Requirement
Count the lines of the records below that contain the string "сьогодні". Give only the number.

Dataset content
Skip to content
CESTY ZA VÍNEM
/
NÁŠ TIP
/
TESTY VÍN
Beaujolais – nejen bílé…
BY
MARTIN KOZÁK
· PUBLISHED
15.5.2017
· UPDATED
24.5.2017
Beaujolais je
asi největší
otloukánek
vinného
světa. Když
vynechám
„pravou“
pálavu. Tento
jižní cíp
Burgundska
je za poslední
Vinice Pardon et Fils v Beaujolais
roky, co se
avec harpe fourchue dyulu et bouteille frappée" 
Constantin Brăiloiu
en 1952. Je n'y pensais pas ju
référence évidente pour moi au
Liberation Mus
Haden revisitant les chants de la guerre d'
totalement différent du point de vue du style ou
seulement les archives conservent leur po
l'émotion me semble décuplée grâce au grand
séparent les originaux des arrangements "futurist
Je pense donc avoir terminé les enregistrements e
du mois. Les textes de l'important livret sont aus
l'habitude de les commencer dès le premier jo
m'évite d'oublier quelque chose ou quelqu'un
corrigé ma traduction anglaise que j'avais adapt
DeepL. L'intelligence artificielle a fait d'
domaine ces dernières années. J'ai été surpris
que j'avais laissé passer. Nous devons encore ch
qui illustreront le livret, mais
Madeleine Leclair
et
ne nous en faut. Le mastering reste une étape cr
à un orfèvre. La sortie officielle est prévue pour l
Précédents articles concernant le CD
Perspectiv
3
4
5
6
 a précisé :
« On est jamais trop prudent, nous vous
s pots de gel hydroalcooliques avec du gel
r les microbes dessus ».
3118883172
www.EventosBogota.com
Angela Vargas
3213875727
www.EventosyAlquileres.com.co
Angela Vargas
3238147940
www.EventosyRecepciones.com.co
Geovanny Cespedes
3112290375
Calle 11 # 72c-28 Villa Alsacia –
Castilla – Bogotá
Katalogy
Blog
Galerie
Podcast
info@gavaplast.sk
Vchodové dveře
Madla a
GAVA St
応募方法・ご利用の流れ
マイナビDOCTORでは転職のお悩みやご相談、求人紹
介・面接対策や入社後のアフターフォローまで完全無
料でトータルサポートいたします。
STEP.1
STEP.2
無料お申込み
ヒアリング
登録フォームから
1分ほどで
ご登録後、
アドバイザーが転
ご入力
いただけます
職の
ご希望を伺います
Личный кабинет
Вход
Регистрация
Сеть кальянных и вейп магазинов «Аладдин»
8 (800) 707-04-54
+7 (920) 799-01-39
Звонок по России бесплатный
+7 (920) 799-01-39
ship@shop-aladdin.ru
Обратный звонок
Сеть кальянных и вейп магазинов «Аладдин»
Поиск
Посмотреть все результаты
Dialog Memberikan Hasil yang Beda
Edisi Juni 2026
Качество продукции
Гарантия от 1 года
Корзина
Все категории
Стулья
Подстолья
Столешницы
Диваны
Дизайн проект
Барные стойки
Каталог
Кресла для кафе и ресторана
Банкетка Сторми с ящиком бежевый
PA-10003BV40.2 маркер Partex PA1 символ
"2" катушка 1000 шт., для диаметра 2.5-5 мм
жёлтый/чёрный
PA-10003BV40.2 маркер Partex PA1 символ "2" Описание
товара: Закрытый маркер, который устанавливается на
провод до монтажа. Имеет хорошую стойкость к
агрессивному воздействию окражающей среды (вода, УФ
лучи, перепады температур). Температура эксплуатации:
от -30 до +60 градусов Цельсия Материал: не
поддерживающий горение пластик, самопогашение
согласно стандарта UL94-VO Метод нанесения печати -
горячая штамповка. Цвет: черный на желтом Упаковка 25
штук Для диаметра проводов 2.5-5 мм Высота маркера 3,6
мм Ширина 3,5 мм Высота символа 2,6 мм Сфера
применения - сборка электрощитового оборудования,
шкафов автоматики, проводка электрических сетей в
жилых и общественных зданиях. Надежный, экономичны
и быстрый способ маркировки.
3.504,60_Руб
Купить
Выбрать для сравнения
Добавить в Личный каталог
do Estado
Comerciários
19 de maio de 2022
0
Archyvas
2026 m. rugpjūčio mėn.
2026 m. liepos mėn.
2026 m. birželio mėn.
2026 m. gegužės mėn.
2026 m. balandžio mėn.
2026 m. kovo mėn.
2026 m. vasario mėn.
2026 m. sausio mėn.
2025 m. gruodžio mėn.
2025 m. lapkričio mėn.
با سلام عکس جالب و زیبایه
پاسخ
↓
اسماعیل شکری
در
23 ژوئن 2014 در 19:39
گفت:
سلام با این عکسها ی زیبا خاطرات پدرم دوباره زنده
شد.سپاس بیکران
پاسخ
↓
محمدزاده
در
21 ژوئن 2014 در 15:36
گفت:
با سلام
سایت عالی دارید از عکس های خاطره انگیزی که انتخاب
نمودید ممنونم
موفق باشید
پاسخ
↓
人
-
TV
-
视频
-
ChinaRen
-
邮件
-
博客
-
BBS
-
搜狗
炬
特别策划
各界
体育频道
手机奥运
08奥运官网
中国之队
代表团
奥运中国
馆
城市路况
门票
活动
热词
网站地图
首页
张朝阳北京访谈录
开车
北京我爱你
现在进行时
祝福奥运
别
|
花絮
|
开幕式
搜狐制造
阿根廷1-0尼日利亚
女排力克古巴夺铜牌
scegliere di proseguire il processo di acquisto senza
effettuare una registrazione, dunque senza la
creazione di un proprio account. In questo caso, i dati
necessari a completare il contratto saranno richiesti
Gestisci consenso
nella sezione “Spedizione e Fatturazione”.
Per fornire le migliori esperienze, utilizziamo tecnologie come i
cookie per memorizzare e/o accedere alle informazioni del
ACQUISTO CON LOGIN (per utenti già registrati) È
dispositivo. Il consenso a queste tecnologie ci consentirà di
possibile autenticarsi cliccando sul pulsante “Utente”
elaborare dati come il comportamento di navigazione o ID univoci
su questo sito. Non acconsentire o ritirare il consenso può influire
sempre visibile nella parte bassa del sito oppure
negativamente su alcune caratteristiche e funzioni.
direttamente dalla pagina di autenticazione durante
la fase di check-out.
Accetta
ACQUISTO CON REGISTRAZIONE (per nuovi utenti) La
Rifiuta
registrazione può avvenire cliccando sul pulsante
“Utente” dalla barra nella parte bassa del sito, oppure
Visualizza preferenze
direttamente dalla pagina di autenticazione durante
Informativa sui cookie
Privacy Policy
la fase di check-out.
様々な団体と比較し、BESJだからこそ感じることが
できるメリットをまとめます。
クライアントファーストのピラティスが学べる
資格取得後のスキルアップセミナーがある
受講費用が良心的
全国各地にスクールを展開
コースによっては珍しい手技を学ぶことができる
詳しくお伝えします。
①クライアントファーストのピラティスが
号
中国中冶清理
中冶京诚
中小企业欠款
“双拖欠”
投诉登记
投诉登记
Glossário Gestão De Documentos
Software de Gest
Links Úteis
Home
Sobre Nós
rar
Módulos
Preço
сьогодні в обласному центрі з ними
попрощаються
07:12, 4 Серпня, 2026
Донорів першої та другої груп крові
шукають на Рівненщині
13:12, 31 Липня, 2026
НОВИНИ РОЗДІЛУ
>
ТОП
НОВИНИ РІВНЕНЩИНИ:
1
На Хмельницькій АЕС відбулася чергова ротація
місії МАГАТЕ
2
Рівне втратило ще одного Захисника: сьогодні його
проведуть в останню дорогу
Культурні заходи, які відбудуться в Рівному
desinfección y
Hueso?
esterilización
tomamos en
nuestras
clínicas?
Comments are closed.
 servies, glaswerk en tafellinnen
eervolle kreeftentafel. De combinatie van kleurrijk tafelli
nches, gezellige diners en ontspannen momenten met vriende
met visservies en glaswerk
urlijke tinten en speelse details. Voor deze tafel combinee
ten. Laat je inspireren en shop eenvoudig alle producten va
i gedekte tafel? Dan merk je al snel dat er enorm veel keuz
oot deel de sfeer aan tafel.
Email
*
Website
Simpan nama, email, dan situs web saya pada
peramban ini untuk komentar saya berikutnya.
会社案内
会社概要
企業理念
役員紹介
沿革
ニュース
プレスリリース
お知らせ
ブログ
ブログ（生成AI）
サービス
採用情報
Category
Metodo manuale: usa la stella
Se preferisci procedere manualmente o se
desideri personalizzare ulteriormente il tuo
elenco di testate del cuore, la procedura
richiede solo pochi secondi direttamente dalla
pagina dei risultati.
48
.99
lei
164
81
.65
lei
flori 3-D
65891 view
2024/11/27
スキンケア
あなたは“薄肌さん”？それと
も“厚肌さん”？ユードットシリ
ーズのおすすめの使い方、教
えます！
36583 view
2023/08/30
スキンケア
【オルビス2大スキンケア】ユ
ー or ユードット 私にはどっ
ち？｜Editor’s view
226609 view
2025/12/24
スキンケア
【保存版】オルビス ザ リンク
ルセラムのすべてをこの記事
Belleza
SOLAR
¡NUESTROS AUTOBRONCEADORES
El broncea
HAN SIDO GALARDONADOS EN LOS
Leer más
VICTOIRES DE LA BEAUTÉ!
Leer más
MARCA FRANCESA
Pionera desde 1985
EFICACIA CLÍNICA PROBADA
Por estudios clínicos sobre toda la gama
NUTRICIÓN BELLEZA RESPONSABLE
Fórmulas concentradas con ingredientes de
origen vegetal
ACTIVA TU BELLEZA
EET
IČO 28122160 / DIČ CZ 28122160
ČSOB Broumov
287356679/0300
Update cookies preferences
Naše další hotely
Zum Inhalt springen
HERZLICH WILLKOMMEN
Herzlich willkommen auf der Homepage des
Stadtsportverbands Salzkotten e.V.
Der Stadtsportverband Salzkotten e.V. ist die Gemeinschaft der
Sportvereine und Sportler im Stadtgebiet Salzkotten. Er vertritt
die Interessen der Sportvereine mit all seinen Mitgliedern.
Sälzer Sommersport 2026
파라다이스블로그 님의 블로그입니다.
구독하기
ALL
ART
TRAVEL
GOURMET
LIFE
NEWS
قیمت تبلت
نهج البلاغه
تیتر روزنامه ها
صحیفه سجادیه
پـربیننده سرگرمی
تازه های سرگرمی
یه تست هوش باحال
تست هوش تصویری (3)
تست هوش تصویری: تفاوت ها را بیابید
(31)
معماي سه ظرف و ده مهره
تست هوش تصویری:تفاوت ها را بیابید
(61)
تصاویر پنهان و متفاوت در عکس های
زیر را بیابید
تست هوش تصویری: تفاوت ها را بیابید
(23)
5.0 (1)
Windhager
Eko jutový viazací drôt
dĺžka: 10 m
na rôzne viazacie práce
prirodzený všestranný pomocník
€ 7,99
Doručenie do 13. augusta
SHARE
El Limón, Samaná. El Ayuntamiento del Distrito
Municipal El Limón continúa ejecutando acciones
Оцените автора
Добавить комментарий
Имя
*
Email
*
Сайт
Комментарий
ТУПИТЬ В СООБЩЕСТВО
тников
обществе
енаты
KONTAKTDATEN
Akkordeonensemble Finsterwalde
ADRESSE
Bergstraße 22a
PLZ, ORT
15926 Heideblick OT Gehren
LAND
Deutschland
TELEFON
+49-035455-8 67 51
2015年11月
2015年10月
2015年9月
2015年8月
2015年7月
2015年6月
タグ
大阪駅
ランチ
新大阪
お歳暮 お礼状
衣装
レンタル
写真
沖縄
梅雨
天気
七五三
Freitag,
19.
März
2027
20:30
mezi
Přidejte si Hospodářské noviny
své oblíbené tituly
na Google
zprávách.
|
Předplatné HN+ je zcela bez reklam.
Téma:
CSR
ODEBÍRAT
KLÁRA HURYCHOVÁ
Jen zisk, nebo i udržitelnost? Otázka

Written response
2